◆ **EXERCISE AIM**: Would you copy the listing below exactly, keeping the pictures out?

◆ **INPUT MATERIAL**:
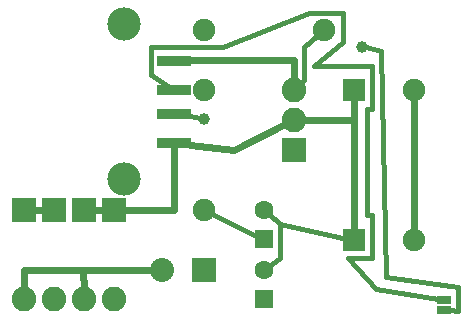
<source format=gtl>
G04 MADE WITH FRITZING*
G04 WWW.FRITZING.ORG*
G04 DOUBLE SIDED*
G04 HOLES PLATED*
G04 CONTOUR ON CENTER OF CONTOUR VECTOR*
%ASAXBY*%
%FSLAX23Y23*%
%MOIN*%
%OFA0B0*%
%SFA1.0B1.0*%
%ADD10C,0.111000*%
%ADD11C,0.082000*%
%ADD12C,0.080000*%
%ADD13C,0.075000*%
%ADD14C,0.062992*%
%ADD15C,0.039370*%
%ADD16R,0.118110X0.035433*%
%ADD17R,0.082000X0.082000*%
%ADD18R,0.080000X0.080000*%
%ADD19R,0.075000X0.075000*%
%ADD20R,0.062992X0.062992*%
%ADD21R,0.050000X0.025000*%
%ADD22C,0.024000*%
%ADD23C,0.016000*%
%LNCOPPER1*%
G90*
G70*
G54D10*
X479Y467D03*
X479Y984D03*
X479Y467D03*
X479Y984D03*
G54D11*
X1044Y565D03*
X1044Y665D03*
X1044Y765D03*
G54D12*
X744Y165D03*
X607Y165D03*
G54D11*
X444Y365D03*
X444Y67D03*
X344Y365D03*
X344Y67D03*
X244Y365D03*
X244Y67D03*
X144Y365D03*
X144Y67D03*
G54D13*
X1244Y265D03*
X1444Y265D03*
X1244Y765D03*
X1444Y765D03*
G54D14*
X944Y267D03*
X944Y365D03*
X944Y67D03*
X944Y165D03*
G54D13*
X744Y965D03*
X1144Y965D03*
X744Y365D03*
X744Y765D03*
G54D15*
X744Y670D03*
X1272Y910D03*
G54D16*
X644Y765D03*
X644Y863D03*
X644Y686D03*
X644Y588D03*
G54D17*
X1044Y565D03*
G54D18*
X744Y165D03*
G54D17*
X444Y366D03*
X344Y366D03*
X244Y366D03*
X144Y366D03*
G54D19*
X1244Y265D03*
X1244Y765D03*
G54D20*
X944Y267D03*
X944Y67D03*
G54D21*
X1544Y65D03*
X1544Y33D03*
G54D22*
X1244Y294D02*
X1244Y736D01*
D02*
X1444Y294D02*
X1444Y736D01*
D02*
X377Y365D02*
X412Y365D01*
D02*
X177Y365D02*
X212Y365D01*
D02*
X144Y99D02*
X144Y166D01*
D02*
X343Y166D02*
X344Y99D01*
D02*
X144Y166D02*
X343Y166D01*
D02*
X343Y166D02*
X344Y99D01*
D02*
X576Y165D02*
X343Y166D01*
D02*
X1045Y866D02*
X698Y864D01*
D02*
X1045Y797D02*
X1045Y866D01*
D02*
X844Y564D02*
X698Y582D01*
D02*
X1016Y651D02*
X844Y564D01*
D02*
X646Y366D02*
X645Y576D01*
D02*
X477Y365D02*
X646Y366D01*
D02*
X1244Y736D02*
X1244Y665D01*
D02*
X1244Y665D02*
X1077Y665D01*
G54D23*
D02*
X765Y355D02*
X925Y276D01*
D02*
X1127Y950D02*
X1080Y910D01*
X1080Y910D02*
X1080Y798D01*
X1080Y798D02*
X1064Y783D01*
D02*
X962Y178D02*
X1000Y206D01*
X1000Y206D02*
X1000Y318D01*
X1000Y318D02*
X961Y351D01*
D02*
X1222Y270D02*
X1000Y318D01*
D02*
X1525Y68D02*
X1320Y102D01*
X1320Y102D02*
X1224Y206D01*
X1224Y206D02*
X1304Y206D01*
X1304Y206D02*
X1304Y350D01*
X1304Y350D02*
X1288Y350D01*
X1288Y350D02*
X1288Y702D01*
X1288Y702D02*
X1304Y702D01*
X1304Y702D02*
X1304Y846D01*
X1304Y846D02*
X1112Y846D01*
X1112Y846D02*
X1208Y926D01*
X1208Y926D02*
X1208Y1022D01*
D02*
X1208Y1022D02*
X1096Y1022D01*
D02*
X1096Y1022D02*
X808Y910D01*
X808Y910D02*
X568Y910D01*
X568Y910D02*
X568Y814D01*
X568Y814D02*
X626Y777D01*
D02*
X698Y678D02*
X731Y672D01*
D02*
X1285Y907D02*
X1336Y894D01*
X1336Y894D02*
X1352Y142D01*
X1352Y142D02*
X1592Y110D01*
X1592Y110D02*
X1592Y30D01*
D02*
X1592Y30D02*
X1564Y32D01*
G04 End of Copper1*
M02*
</source>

◆ **REPLY TO THE TASK**:
<source format=gtl>
G04 MADE WITH FRITZING*
G04 WWW.FRITZING.ORG*
G04 DOUBLE SIDED*
G04 HOLES PLATED*
G04 CONTOUR ON CENTER OF CONTOUR VECTOR*
%ASAXBY*%
%FSLAX23Y23*%
%MOIN*%
%OFA0B0*%
%SFA1.0B1.0*%
%ADD10C,0.111000*%
%ADD11C,0.082000*%
%ADD12C,0.080000*%
%ADD13C,0.075000*%
%ADD14C,0.062992*%
%ADD15C,0.039370*%
%ADD16R,0.118110X0.035433*%
%ADD17R,0.082000X0.082000*%
%ADD18R,0.080000X0.080000*%
%ADD19R,0.075000X0.075000*%
%ADD20R,0.062992X0.062992*%
%ADD21R,0.050000X0.025000*%
%ADD22C,0.024000*%
%ADD23C,0.016000*%
%LNCOPPER1*%
G90*
G70*
G54D10*
X479Y467D03*
X479Y984D03*
X479Y467D03*
X479Y984D03*
G54D11*
X1044Y565D03*
X1044Y665D03*
X1044Y765D03*
G54D12*
X744Y165D03*
X607Y165D03*
G54D11*
X444Y365D03*
X444Y67D03*
X344Y365D03*
X344Y67D03*
X244Y365D03*
X244Y67D03*
X144Y365D03*
X144Y67D03*
G54D13*
X1244Y265D03*
X1444Y265D03*
X1244Y765D03*
X1444Y765D03*
G54D14*
X944Y267D03*
X944Y365D03*
X944Y67D03*
X944Y165D03*
G54D13*
X744Y965D03*
X1144Y965D03*
X744Y365D03*
X744Y765D03*
G54D15*
X744Y670D03*
X1272Y910D03*
G54D16*
X644Y765D03*
X644Y863D03*
X644Y686D03*
X644Y588D03*
G54D17*
X1044Y565D03*
G54D18*
X744Y165D03*
G54D17*
X444Y366D03*
X344Y366D03*
X244Y366D03*
X144Y366D03*
G54D19*
X1244Y265D03*
X1244Y765D03*
G54D20*
X944Y267D03*
X944Y67D03*
G54D21*
X1544Y65D03*
X1544Y33D03*
G54D22*
X1244Y294D02*
X1244Y736D01*
D02*
X1444Y294D02*
X1444Y736D01*
D02*
X377Y365D02*
X412Y365D01*
D02*
X177Y365D02*
X212Y365D01*
D02*
X144Y99D02*
X144Y166D01*
D02*
X343Y166D02*
X344Y99D01*
D02*
X144Y166D02*
X343Y166D01*
D02*
X343Y166D02*
X344Y99D01*
D02*
X576Y165D02*
X343Y166D01*
D02*
X1045Y866D02*
X698Y864D01*
D02*
X1045Y797D02*
X1045Y866D01*
D02*
X844Y564D02*
X698Y582D01*
D02*
X1016Y651D02*
X844Y564D01*
D02*
X646Y366D02*
X645Y576D01*
D02*
X477Y365D02*
X646Y366D01*
D02*
X1244Y736D02*
X1244Y665D01*
D02*
X1244Y665D02*
X1077Y665D01*
G54D23*
D02*
X765Y355D02*
X925Y276D01*
D02*
X1127Y950D02*
X1080Y910D01*
X1080Y910D02*
X1080Y798D01*
X1080Y798D02*
X1064Y783D01*
D02*
X962Y178D02*
X1000Y206D01*
X1000Y206D02*
X1000Y318D01*
X1000Y318D02*
X961Y351D01*
D02*
X1222Y270D02*
X1000Y318D01*
D02*
X1525Y68D02*
X1320Y102D01*
X1320Y102D02*
X1224Y206D01*
X1224Y206D02*
X1304Y206D01*
X1304Y206D02*
X1304Y350D01*
X1304Y350D02*
X1288Y350D01*
X1288Y350D02*
X1288Y702D01*
X1288Y702D02*
X1304Y702D01*
X1304Y702D02*
X1304Y846D01*
X1304Y846D02*
X1112Y846D01*
X1112Y846D02*
X1208Y926D01*
X1208Y926D02*
X1208Y1022D01*
D02*
X1208Y1022D02*
X1096Y1022D01*
D02*
X1096Y1022D02*
X808Y910D01*
X808Y910D02*
X568Y910D01*
X568Y910D02*
X568Y814D01*
X568Y814D02*
X626Y777D01*
D02*
X698Y678D02*
X731Y672D01*
D02*
X1285Y907D02*
X1336Y894D01*
X1336Y894D02*
X1352Y142D01*
X1352Y142D02*
X1592Y110D01*
X1592Y110D02*
X1592Y30D01*
D02*
X1592Y30D02*
X1564Y32D01*
G04 End of Copper1*
M02*
</source>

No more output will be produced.